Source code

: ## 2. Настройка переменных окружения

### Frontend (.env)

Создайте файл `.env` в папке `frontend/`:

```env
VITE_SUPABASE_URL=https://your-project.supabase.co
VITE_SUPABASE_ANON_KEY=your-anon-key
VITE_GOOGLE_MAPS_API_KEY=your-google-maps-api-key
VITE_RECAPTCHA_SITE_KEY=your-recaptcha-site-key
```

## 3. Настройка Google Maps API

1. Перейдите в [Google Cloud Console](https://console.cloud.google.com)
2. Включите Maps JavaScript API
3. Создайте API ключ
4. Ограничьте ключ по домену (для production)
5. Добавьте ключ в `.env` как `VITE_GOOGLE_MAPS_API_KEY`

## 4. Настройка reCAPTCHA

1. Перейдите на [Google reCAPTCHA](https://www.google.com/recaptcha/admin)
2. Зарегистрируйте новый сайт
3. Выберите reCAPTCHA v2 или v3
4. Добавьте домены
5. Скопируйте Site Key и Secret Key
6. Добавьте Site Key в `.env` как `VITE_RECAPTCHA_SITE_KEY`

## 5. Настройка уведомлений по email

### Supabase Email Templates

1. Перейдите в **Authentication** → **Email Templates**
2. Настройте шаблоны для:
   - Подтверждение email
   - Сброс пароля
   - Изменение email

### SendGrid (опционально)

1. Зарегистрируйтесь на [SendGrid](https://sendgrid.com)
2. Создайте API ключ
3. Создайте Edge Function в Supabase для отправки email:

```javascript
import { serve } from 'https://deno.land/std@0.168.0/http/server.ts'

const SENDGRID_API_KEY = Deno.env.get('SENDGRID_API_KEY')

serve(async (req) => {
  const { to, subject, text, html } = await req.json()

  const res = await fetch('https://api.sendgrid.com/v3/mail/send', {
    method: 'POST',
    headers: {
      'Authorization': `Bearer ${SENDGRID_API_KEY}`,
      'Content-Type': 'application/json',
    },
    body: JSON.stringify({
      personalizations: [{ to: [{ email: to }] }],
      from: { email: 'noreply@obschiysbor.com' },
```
************
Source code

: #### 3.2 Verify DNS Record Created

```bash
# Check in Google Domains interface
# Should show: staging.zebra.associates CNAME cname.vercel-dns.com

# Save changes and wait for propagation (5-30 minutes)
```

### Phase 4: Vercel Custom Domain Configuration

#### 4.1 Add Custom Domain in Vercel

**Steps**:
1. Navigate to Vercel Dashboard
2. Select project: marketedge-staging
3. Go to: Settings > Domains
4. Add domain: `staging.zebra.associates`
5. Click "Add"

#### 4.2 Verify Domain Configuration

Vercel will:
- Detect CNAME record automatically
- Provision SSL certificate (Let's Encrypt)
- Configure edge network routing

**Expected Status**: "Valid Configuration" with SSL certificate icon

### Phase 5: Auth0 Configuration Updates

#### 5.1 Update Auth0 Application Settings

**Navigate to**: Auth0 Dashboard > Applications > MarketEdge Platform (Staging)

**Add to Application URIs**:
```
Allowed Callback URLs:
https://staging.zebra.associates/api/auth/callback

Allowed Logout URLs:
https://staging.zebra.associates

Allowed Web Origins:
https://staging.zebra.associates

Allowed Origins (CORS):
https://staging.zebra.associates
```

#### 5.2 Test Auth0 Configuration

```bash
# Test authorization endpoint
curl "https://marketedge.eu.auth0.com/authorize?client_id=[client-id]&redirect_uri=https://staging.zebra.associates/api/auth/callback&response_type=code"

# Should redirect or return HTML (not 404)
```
************
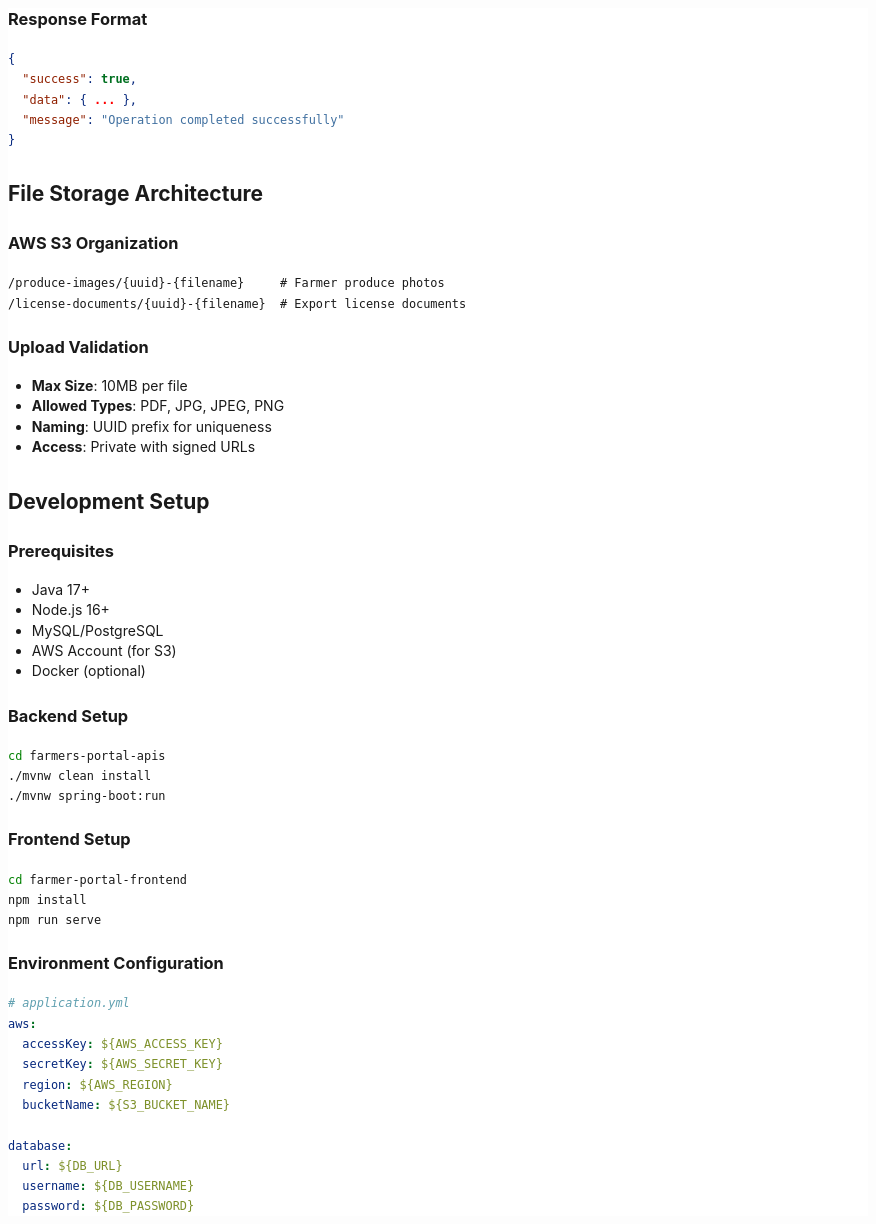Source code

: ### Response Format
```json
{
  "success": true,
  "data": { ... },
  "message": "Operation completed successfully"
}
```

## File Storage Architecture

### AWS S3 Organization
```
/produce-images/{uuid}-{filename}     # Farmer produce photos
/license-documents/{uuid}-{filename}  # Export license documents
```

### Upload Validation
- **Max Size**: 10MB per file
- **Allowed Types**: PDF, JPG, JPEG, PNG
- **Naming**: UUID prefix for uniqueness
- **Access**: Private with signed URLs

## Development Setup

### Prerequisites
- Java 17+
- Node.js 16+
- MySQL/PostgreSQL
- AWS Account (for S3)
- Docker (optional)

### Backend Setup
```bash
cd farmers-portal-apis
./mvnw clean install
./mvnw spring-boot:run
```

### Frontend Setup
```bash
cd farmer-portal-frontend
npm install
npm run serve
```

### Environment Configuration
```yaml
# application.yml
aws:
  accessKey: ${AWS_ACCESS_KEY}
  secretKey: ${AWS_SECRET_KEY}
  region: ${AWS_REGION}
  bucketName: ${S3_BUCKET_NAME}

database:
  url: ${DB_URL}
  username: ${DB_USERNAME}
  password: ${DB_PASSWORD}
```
************
PROBLEM TO WORK ON » Search the records for the string "zebra" and, wherever a line contains it, please copy that line.

REPLY »
# Should show: staging.zebra.associates CNAME cname.vercel-dns.com
4. Add domain: `staging.zebra.associates`
https://staging.zebra.associates/api/auth/callback
https://staging.zebra.associates
https://staging.zebra.associates
https://staging.zebra.associates
curl "https://marketedge.eu.auth0.com/authorize?client_id=[client-id]&redirect_uri=https://staging.zebra.associates/api/auth/callback&response_type=code"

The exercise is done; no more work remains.